First, expanding our Core API stack across more of our platforms. The Core API stack has proven the model in production: the performance improvements, operational efficiency, and scalability are all validated. The natural next step is to extend this architecture to additional platforms and workloads, which will continue to reduce load on legacy systems and unlock new capabilities.
Second, deepening AI integration across the organisation. We’re moving beyond coding assistants and into more sophisticated agentic workflows — AI that can handle complex, multi-step engineering and operational tasks with greater autonomy. We’re also expanding our applied AI capabilities in document processing, fraud detection, and analytics. The goal is for AI to be as fundamental to how we operate as our cloud infrastructure is today.

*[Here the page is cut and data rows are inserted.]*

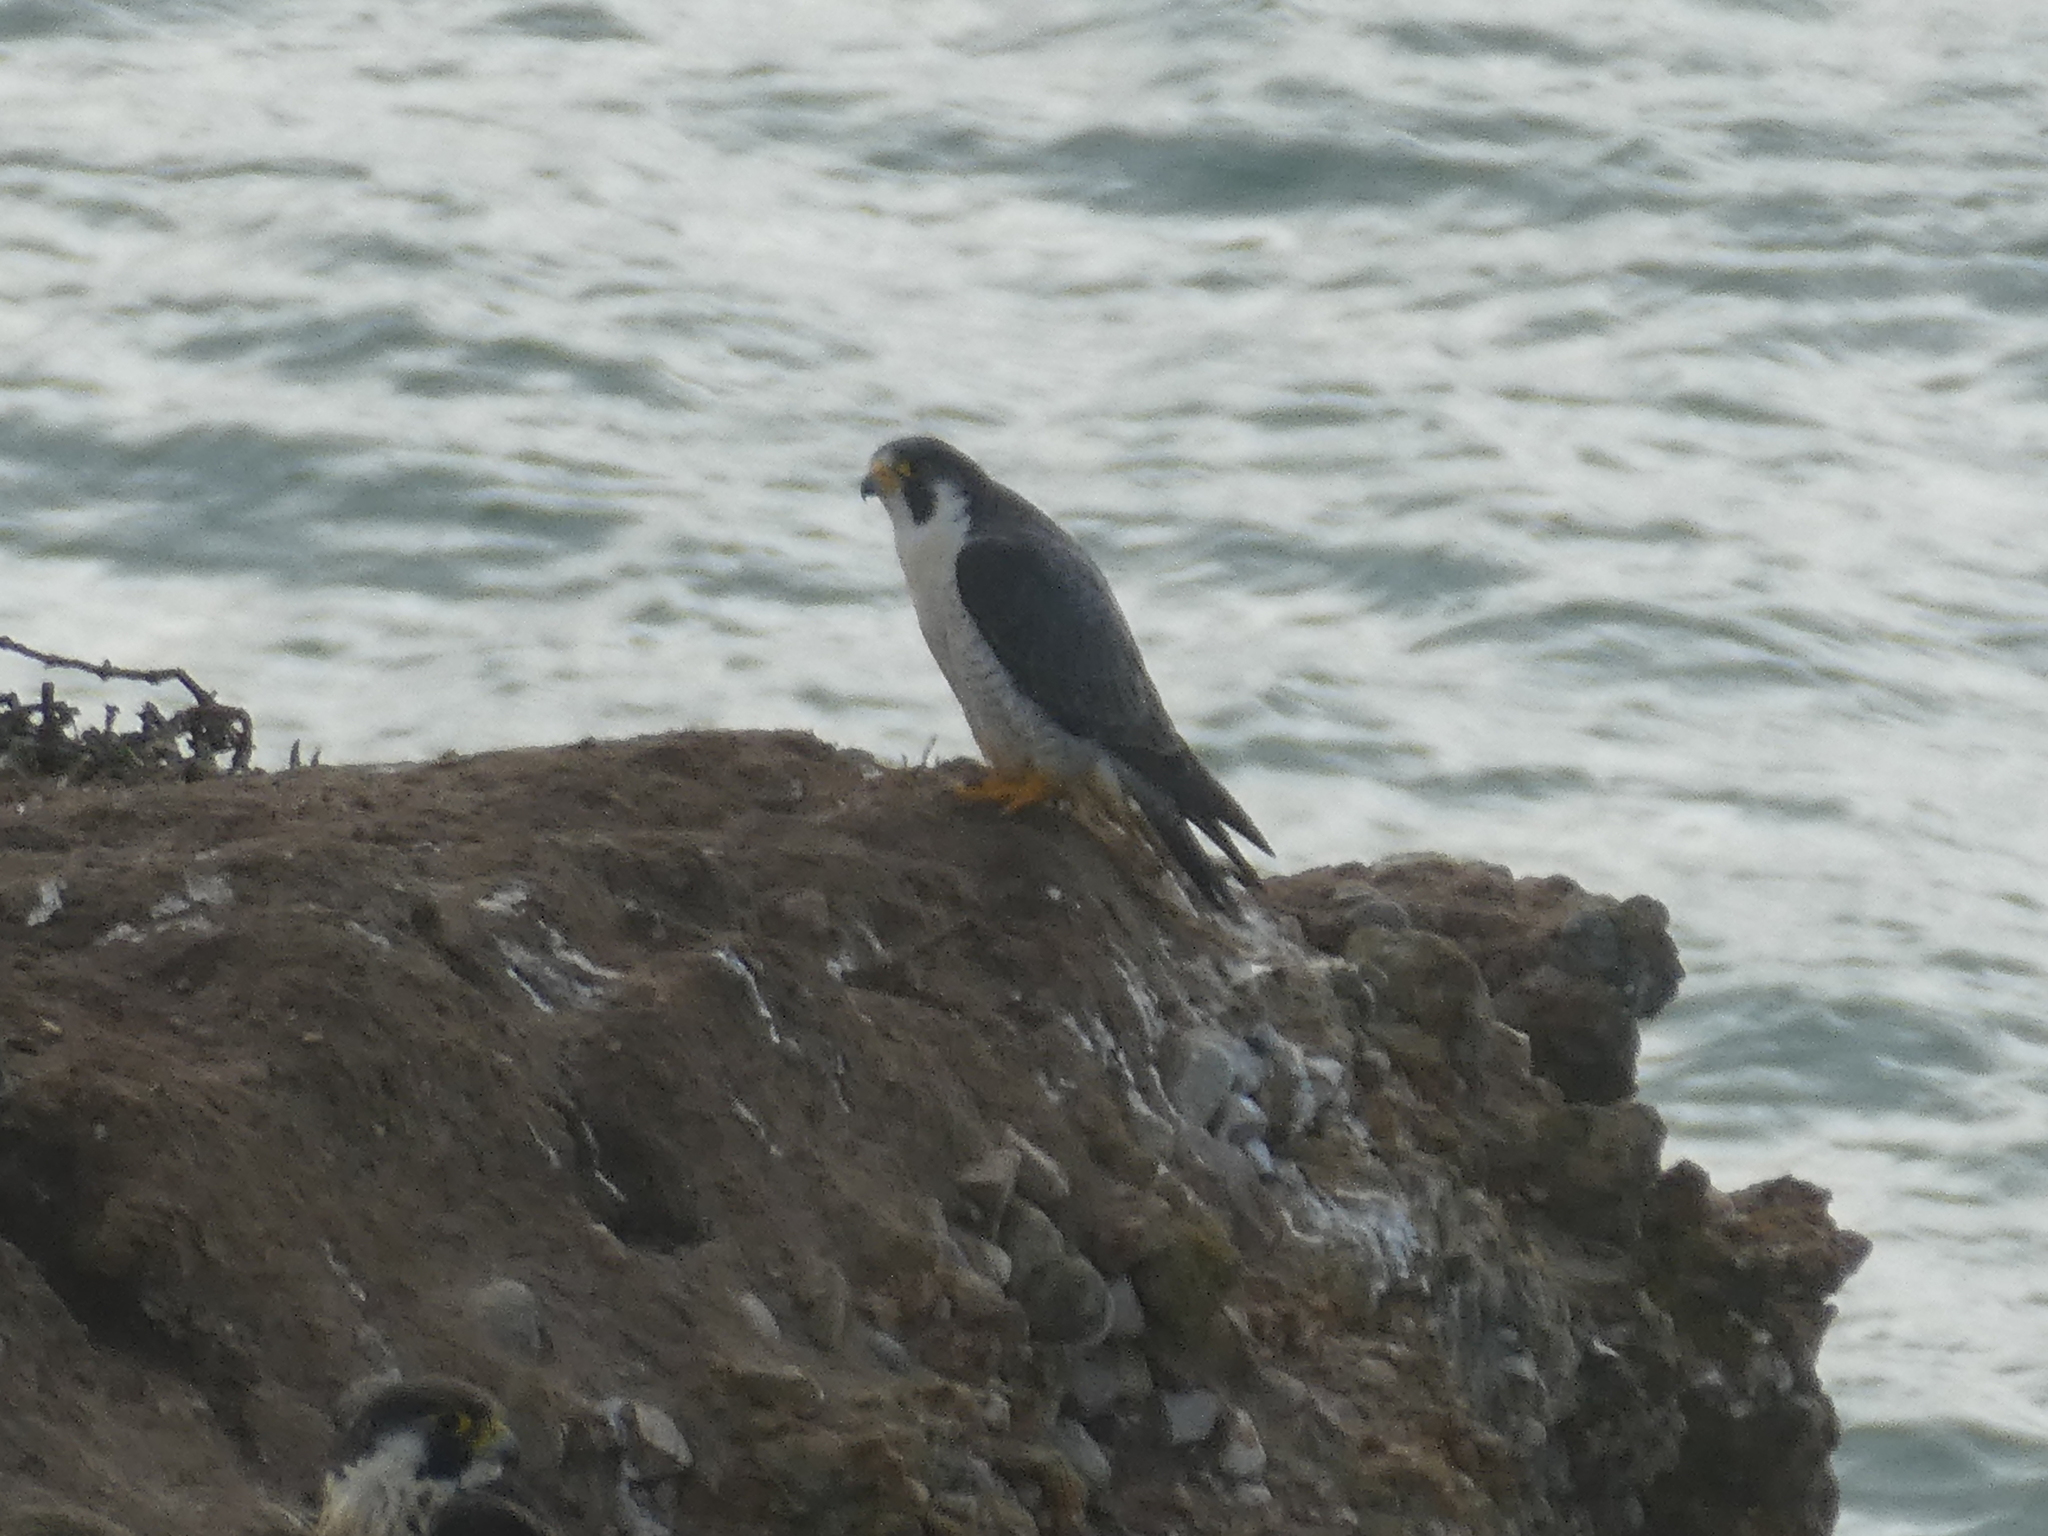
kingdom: Animalia
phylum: Chordata
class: Aves
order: Falconiformes
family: Falconidae
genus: Falco
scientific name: Falco peregrinus
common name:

Third, continuing our partnership with AMFI on the Data Lake initiative. As this platform matures, it has the potential to enable entirely new categories of industry-wide analytics and insights that don’t exist today — all while maintaining the strict data privacy safeguards we’ve built in through one-way tokenisation. We see this as a public good for the mutual fund industry, and we’re committed to contributing our technology capabilities to make it successful. We’re also continuing to invest in ML models for client-specific use cases — the results we’ve seen so far validate the approach.
Fourth, expanding our global footprint. With the Ascent Fund Services acquisition expanding our global fund administration, and our IFSCA registration for GIFT City, the technology platform needs to support multi-geography, multi-regulatory requirements at the same level of performance and reliability we deliver in India.
And fifth, continued investment in talent and capability building. We’ve established dedicated centres of excellence to ensure we have the right depth in the areas that matter most: a Data and Analytics Centre of Excellence in Bhubaneswar, a Digital and Payments Center of Excellence in Vijayawada, and an AI Centre of Excellence that is driving applied AI adoption across the group.
A deliberate choice we’ve made is to build these centres in non-metro cities like Bhubaneswar and Vijayawada — we believe deeply in developing technology talent outside the traditional metro hubs, and these cities have given us access to exceptional engineers who are hungry to work on hard, meaningful problems. These are not theoretical units — they’re operational centres that are actively building and deploying the models, pipelines, and frameworks that power initiatives like Digital Transformation, FINSTAX, KFINSHIELD, and our intelligent document processing systems. The technology we’re building is only as strong as the people behind it, and these centres ensure a sustainable, specialised talent pipeline aligned with our long-term roadmap.
The overarching theme is clear: KFin is building the infrastructure for India’s next two decades of capital market growth — and increasingly, for global markets as well. Every initiative we’re planning is in service of that mission.